Family

Family jokes

Me to an orphan: If you had a penny for everyone who loved you, I don't think you'd have any.

The orphan: But why?

Me: Because if someone loved you, they wouldn't have thrown you out.

My mom is telling me to get off Friday Night Funkin' or she will slam my head against the keyboard: weherhrqqkh[qokqho[krq3[t4i2-4q43q343q44334q43.

I dated an orphan and then later married him for 7 years until he told me he was an orphan.

Little Johnny went up to his mom and said: "Can I have some milk?"

He waited for three hours to get an answer.

His mom finally said: "No, your dad still isn't back with it."

School teacher: "Hey kid, why don't you just go home to your family?"

Orphan: "My family never came back for me."

School teacher: "Your daddy must've really needed that milk."

I asked my mom what her biggest regret was for a project at school, and she said, "Oh, go look in the bathroom above the sink..." There was a mirror.

So, a husband and a wife have three kids. The husband is on his death bed, and he looks up at his wife and says, "Honey, is our youngest son truly and honestly mine?" She says in response, "I swear on everything that is good and holy, our youngest son is yours." He dies peacefully.

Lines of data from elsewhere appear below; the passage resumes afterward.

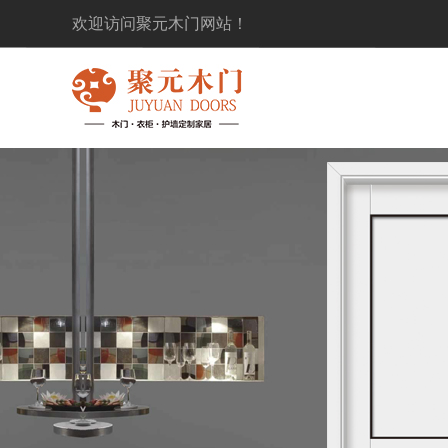
欢迎访问聚元木门网站！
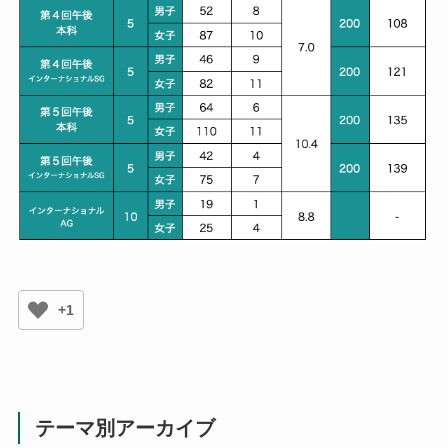
+1
テーマ別アーカイブ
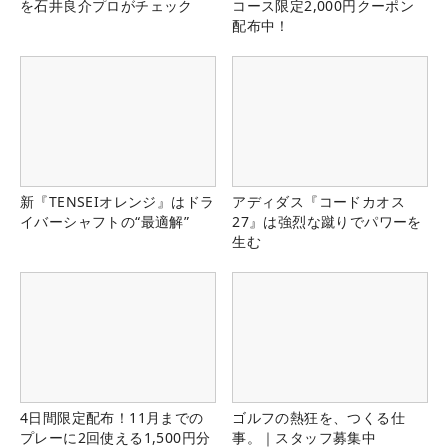
を石井良介プロがチェック
コース限定2,000円クーポン
配布中！
新『TENSEIオレンジ』はドラ
アディダス『コードカオス
イバーシャフトの“最適解”
27』は強烈な蹴りでパワーを
生む
4日間限定配布！11月までの
ゴルフの熱狂を、つくる仕
プレーに2回使える1,500円分
事。｜スタッフ募集中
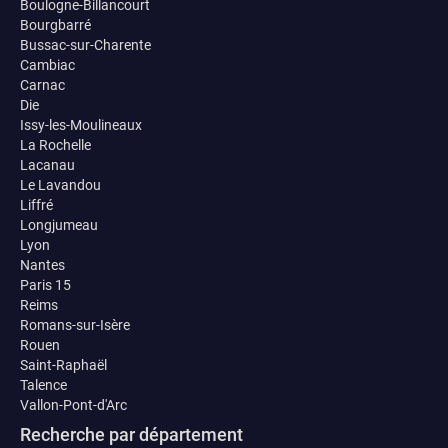
Boulogne-Billancourt
Bourgbarré
Bussac-sur-Charente
Cambiac
Carnac
Die
Issy-les-Moulineaux
La Rochelle
Lacanau
Le Lavandou
Liffré
Longjumeau
Lyon
Nantes
Paris 15
Reims
Romans-sur-Isère
Rouen
Saint-Raphaël
Talence
Vallon-Pont-d'Arc
Recherche par département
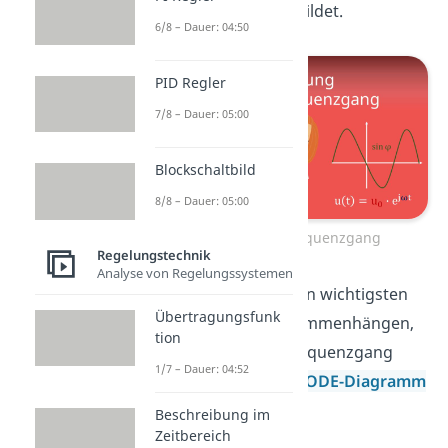
Kreisfrequenz abbildet.
6/8 – Dauer: 04:50
PID Regler
7/8 – Dauer: 05:00
Blockschaltbild
8/8 – Dauer: 05:00
Beschreibung Frequenzgang
Regelungstechnik
Analyse von Regelungssystemen
Gewappnet mit den wichtigsten
Übertragungsfunk
Formeln und Zusammenhängen,
tion
stellen Wir den Frequenzgang
1/7 – Dauer: 04:52
anschließend im
BODE-Diagramm
grafisch dar.
Beschreibung im
Zeitbereich
Wie man eine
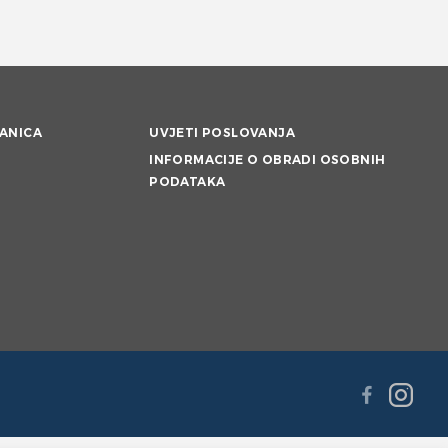
ANICA
UVJETI POSLOVANJA
INFORMACIJE O OBRADI OSOBNIH
PODATAKA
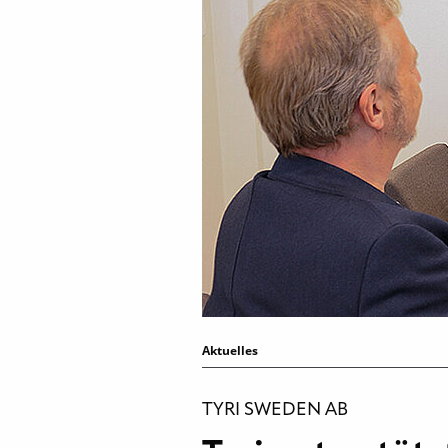
Aktuelles
TYRI SWEDEN AB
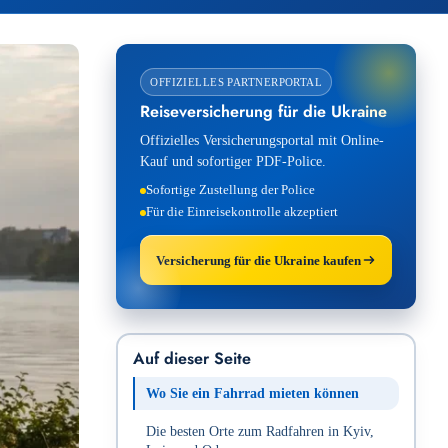
OFFIZIELLES PARTNERPORTAL
Reiseversicherung für die Ukraine
Offizielles Versicherungsportal mit Online-
Kauf und sofortiger PDF-Police.
Sofortige Zustellung der Police
Für die Einreisekontrolle akzeptiert
Versicherung für die Ukraine kaufen
Auf dieser Seite
Wo Sie ein Fahrrad mieten können
Die besten Orte zum Radfahren in Kyiv,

Then she says under her breath, "I'm glad he didn't ask about the first two."

TV: SCHOOL SHOOTING 13 DIED.

Father: Guns cause all these problems!

Kid playing FNAF security breach *bang* *Bang*

Kid: WOLF PU&EY WOLF PU^$Y WOLF PU*#Y

An orphan goes to a doctor.

Doctor: "Sorry, I can't help you."

Orphan: "But why?"

Doctor: "I'm a family doctor."

My parents used to make me and my siblings apologize to the ground when we stomped.

If I had done "it," I would have gotten SO many apologies.

Kenny: "Tyler, you're lucky you're adopted."

Tyler: "Why?"

Kenny: "Because you can fuck your mom without getting arrested for incest."